## TESTO IN ESAME
Bitcoin: prezzo in attesa di un trigger dopo un periodo di pressione
Prezzo Bitcoin in attesa di un trigger dopo un periodo di pressione e dinamiche di vendita.

Oggi il prezzo di Bitcoin sembra essersi assestato dopo un periodo di pressione e dinamiche di vendita. Dopo alcuni giorni di saliscendi contenuti, la situazione si è calmata, con l’andamento del prezzo che sembra in attesa di un evento che potrebbe spingerlo a muoversi in una direzione definita. La dinamica che ha caratterizzato gli ultimi giorni si è esaurita ieri, e oggi non è ancora chiaro se si stia già iniziando una nuova fase o se si continui a rimanere in attesa.
Pressione di vendita e dinamica dei retail
Analizzando i dati on-chain, si nota che a partire dal 31 luglio la pressione di vendita di Bitcoin sugli exchange è leggermente aumentata. Questo fenomeno è in linea con l’ipotesi che la dinamica dominante degli ultimi giorni sia stata legata alle vendite dei retail. Inoltre, da diversi giorni si sono susseguite molte cattive notizie che hanno probabilmente indotto i piccoli investitori a decidere di vendere. Non appena si è verificato il piccolo rimbalzo che ha riportato il prezzo verso i 64.000$, le posizioni long di breve periodo sono state chiuse in profitto, proprio mentre i retail continuavano a vendere. Questo ha ridotto la liquidità in circolazione sui mercati finanziari, con un effetto negativo sui prezzi, sebbene l’impatto non sia particolarmente rilevante.

## ELENCO DEI DATI
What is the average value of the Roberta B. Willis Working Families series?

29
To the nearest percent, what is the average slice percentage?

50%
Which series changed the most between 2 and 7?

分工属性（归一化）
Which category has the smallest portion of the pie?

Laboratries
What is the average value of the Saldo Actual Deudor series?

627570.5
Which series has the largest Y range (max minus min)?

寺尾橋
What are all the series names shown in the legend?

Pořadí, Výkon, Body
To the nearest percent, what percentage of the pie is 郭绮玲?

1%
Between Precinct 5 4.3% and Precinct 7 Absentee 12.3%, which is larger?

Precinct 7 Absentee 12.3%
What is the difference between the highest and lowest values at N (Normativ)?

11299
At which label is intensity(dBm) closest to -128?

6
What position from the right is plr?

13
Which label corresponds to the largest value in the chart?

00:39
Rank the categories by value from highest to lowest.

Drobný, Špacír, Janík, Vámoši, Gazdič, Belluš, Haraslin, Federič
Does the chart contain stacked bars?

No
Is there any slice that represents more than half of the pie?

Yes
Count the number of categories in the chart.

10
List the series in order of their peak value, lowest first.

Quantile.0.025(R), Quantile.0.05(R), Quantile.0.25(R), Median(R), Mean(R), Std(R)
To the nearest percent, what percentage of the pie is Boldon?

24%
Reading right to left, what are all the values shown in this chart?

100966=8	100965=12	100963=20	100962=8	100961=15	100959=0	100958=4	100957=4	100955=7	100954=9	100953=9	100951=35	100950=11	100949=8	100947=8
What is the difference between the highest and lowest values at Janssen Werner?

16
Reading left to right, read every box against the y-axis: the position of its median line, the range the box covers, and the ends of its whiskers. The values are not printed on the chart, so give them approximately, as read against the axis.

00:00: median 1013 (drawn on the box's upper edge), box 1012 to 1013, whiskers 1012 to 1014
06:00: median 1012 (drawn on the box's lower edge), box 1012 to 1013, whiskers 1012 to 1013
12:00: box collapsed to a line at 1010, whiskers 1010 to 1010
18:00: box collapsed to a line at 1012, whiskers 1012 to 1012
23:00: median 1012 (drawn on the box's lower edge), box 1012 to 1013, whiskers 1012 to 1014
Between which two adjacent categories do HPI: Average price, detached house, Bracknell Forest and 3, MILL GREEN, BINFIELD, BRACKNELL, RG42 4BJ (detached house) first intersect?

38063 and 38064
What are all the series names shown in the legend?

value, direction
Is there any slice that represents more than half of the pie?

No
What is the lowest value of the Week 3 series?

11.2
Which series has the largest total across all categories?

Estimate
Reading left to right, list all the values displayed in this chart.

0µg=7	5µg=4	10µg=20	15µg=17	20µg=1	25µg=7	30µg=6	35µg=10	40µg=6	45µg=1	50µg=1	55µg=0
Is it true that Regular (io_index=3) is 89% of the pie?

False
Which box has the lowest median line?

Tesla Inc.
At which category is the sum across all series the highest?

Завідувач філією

## CONSEGNA
Secondo il testo sul prezzo di Bitcoin, da quale data la pressione di vendita sugli exchange è leggermente aumentata? L'elenco dei dati proviene da un'altra fonte.

## SOLUZIONE SCRITTA
Dal 31 luglio.